Pay a production house to create the book and then sell it through the many outlets available including independent book stores, interest groups such as garden clubs, fitness centers and the like.

Use print-on-demand centers like where you pay for only what you need.
Use a regular print shop for longer runs.
Publish through a magazine as a series.
Make your book available on-line.
Sell the book chapter by chapter as a subscription through your website.

You might also be able to partner with a business or non-profit that will pay the upfront costs. They do this because your book supports their agenda or purpose.

You can sell the rights to:

1. A small press, regional, niche or specialty publisher
2. A trade or consumer periodical that will serialize your book
3. A publisher for a flat fee as a work for hire
4. An academic or university or military press
5. A professional publisher that publishes books for special needs or audiences.

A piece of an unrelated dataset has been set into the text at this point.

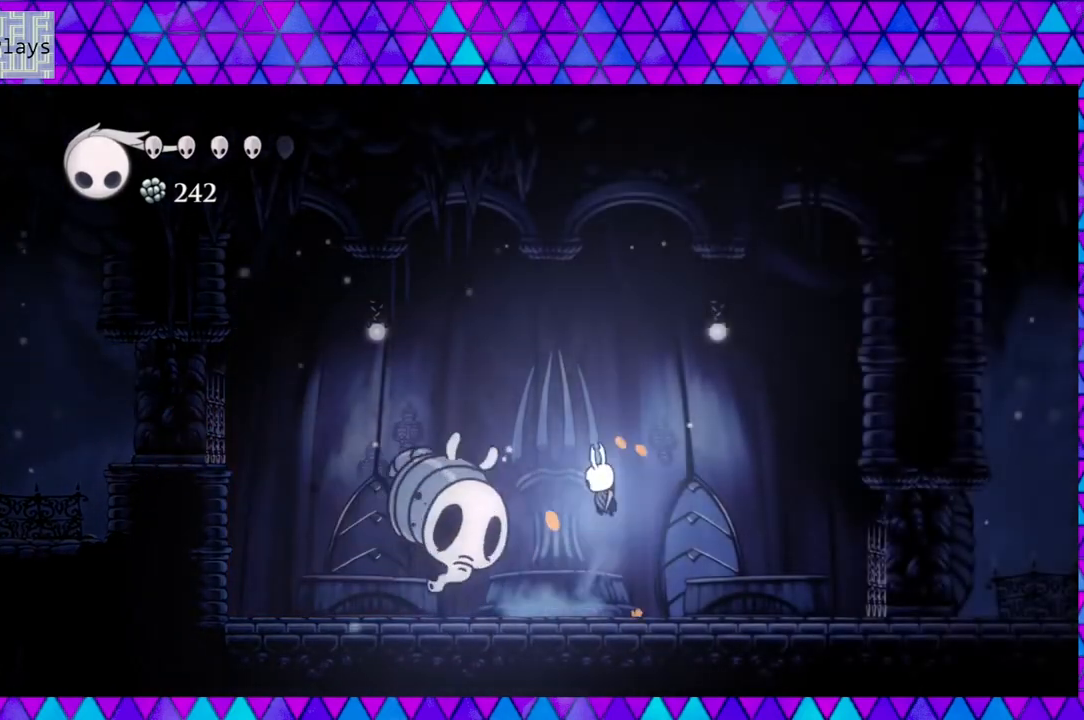
{"buttons": ["DPAD_RIGHT"], "left_stick": "left", "right_stick": "center", "events": [[33, "B", "up"], [33, "DPAD_LEFT", "up"], [83, "Y", "up"], [183, "DPAD_RIGHT", "down"], [217, "DPAD_UP", "down"], [333, "DPAD_UP", "up"]]}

Of course, you may also find an agent who will present your book to publishers. In these types of arrangements be very careful. Unscrupulous agents will take your money and not follow through. If you go this route you need an explicit agreement as to where and when you agent will attempt to sell your book and how much they demand as a commission. Then too, I recommend that you have in your contract a periodic report of where your manuscript was presented, to whom and the reaction. This way you can check up to find if they are doing the job or not.

How to Get Agents and Editors Excited About Your Book

Write a great query letter. There is no magic formula or one best version, but there are on-line sources that will help you organize it.

Sell your great idea. Do you have something truly unique or at least very unusual in mind? Carefully and with enthusiasm explain its appeal to a given readership; i. e. children, elders, teachers or other professionals, such as retired military officers.

Timeliness. Why does the world need this book now? What need does it fulfill; comfort, information, direction, explanation of some trend?

The Hook. Nothing is more important than your first sentence. It must intrigue the reader and demand that she read the first paragraph. But hyper critical here, you need a killer opening, not just something that appeals to you. If you were sending it to someone you don’t know, like an editor, agent or me how are you going to turn us readers on.

You. Who are you and why should the reader care? What do you have to offer in the way of knowledge or experience that the world needs to know? Do you have a reputation in this field? Will your name cause people to stop and look because of who you are?

Your proof of concept. How do you know there is a readership for this? Who have you tested it on, besides your mother; someone who gave you objective feedback that was positive.

How can you help sell it once it is published? Do you have a large (thousands) list of names that you or the publisher can send notices to?

Is this a one-off attempt or the beginning of a series? It seems to me one thing that intrigues agents and editors are an unexpected twist. The people in the business read voraciously every day. You need to shake them to get their attention. If there is a surprise ending tell them about it.

Test your letter on someone who will give you objective feedback. Sometimes it hurts to hear you missed the boat. But if you’re going to be a writer you’re going to have to accept criticism from a lot of people. If you can’t take the heat stay out of the kitchen.